• **Problem statement**:
The lines to reproduce from the material below are those from the one containing "Bist Du ein Mensch oder ein Roboter ?" through the one containing "erwerben, sondern dadurch, dass", both included; write them out exactly and add nothing.

[[ Raw data open ]]

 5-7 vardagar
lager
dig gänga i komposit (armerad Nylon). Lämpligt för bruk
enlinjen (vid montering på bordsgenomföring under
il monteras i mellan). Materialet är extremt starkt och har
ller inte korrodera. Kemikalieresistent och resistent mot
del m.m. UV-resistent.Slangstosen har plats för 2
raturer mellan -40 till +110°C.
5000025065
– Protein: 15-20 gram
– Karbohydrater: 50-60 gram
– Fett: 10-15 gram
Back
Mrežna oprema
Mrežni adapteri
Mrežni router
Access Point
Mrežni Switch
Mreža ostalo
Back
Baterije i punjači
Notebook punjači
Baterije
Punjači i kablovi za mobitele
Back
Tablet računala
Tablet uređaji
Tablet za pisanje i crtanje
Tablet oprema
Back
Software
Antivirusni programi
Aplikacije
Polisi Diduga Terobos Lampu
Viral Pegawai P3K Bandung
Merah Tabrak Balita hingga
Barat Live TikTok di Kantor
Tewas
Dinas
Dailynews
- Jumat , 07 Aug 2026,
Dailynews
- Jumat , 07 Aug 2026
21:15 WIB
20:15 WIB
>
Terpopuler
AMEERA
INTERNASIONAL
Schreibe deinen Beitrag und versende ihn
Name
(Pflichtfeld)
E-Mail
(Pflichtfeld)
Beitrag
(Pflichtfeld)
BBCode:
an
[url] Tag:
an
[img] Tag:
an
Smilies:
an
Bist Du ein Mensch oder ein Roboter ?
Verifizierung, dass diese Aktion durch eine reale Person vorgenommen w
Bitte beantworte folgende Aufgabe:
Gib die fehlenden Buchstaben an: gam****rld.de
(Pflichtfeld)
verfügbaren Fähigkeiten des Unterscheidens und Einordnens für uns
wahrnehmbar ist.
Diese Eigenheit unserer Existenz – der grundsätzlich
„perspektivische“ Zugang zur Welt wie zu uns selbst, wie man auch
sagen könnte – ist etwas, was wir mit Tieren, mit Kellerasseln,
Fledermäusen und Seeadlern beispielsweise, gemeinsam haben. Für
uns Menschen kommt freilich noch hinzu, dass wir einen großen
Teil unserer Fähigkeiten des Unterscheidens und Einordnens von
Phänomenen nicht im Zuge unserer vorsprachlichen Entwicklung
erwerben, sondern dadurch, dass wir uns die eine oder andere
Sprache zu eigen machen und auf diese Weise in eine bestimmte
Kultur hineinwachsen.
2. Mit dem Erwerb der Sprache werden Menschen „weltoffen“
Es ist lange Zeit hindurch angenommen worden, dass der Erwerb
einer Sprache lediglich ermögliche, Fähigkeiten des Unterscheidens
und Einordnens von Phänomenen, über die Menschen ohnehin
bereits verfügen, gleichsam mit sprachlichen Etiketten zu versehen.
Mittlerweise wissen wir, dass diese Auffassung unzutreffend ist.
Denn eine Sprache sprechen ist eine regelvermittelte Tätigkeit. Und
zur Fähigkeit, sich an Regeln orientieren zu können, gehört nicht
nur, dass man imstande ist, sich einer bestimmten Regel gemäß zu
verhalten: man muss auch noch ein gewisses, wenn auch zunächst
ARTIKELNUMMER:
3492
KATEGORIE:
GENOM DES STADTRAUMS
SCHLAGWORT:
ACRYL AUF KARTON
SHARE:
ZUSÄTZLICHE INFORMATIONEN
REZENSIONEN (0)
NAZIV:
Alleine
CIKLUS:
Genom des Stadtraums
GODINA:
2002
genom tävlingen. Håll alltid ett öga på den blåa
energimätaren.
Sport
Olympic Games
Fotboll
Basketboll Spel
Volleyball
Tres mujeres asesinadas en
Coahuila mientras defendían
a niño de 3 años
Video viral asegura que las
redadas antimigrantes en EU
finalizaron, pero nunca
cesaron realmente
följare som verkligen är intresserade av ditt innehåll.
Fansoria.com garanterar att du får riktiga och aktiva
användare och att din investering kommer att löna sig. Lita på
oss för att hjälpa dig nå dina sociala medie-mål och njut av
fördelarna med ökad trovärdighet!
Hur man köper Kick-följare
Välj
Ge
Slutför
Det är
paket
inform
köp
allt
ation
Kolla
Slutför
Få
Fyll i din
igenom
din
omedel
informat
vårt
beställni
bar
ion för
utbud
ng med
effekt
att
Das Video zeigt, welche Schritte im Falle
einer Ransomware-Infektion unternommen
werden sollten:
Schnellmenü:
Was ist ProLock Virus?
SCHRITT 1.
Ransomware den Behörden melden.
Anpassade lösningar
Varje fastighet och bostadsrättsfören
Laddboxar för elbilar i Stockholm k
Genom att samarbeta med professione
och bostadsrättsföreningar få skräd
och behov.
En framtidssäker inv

[[ Raw data closed ]]
[[ Raw data open ]]

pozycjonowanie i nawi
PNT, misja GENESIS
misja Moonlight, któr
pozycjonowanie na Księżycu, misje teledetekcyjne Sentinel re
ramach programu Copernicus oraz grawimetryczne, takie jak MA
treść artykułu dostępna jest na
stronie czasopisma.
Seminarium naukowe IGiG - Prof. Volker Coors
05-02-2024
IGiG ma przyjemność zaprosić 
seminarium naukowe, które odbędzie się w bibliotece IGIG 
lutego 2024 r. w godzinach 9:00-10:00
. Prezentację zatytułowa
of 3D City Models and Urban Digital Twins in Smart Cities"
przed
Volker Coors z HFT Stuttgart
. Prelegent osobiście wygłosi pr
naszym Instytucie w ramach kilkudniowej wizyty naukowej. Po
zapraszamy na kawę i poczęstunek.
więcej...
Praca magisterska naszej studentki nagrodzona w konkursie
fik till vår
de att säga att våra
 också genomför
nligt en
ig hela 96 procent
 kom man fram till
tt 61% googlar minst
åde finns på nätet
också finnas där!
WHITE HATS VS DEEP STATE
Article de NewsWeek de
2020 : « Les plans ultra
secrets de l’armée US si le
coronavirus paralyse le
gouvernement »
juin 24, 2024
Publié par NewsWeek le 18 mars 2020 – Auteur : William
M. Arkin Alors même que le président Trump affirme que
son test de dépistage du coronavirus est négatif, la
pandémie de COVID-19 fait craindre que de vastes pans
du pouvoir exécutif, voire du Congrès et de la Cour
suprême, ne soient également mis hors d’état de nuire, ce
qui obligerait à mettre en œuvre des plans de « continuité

[[ Raw data closed ]]

• **Answer to the problem**:
Bist Du ein Mensch oder ein Roboter ?
Verifizierung, dass diese Aktion durch eine reale Person vorgenommen w
Bitte beantworte folgende Aufgabe:
Gib die fehlenden Buchstaben an: gam****rld.de
(Pflichtfeld)
verfügbaren Fähigkeiten des Unterscheidens und Einordnens für uns
wahrnehmbar ist.
Diese Eigenheit unserer Existenz – der grundsätzlich
„perspektivische“ Zugang zur Welt wie zu uns selbst, wie man auch
sagen könnte – ist etwas, was wir mit Tieren, mit Kellerasseln,
Fledermäusen und Seeadlern beispielsweise, gemeinsam haben. Für
uns Menschen kommt freilich noch hinzu, dass wir einen großen
Teil unserer Fähigkeiten des Unterscheidens und Einordnens von
Phänomenen nicht im Zuge unserer vorsprachlichen Entwicklung
erwerben, sondern dadurch, dass wir uns die eine oder andere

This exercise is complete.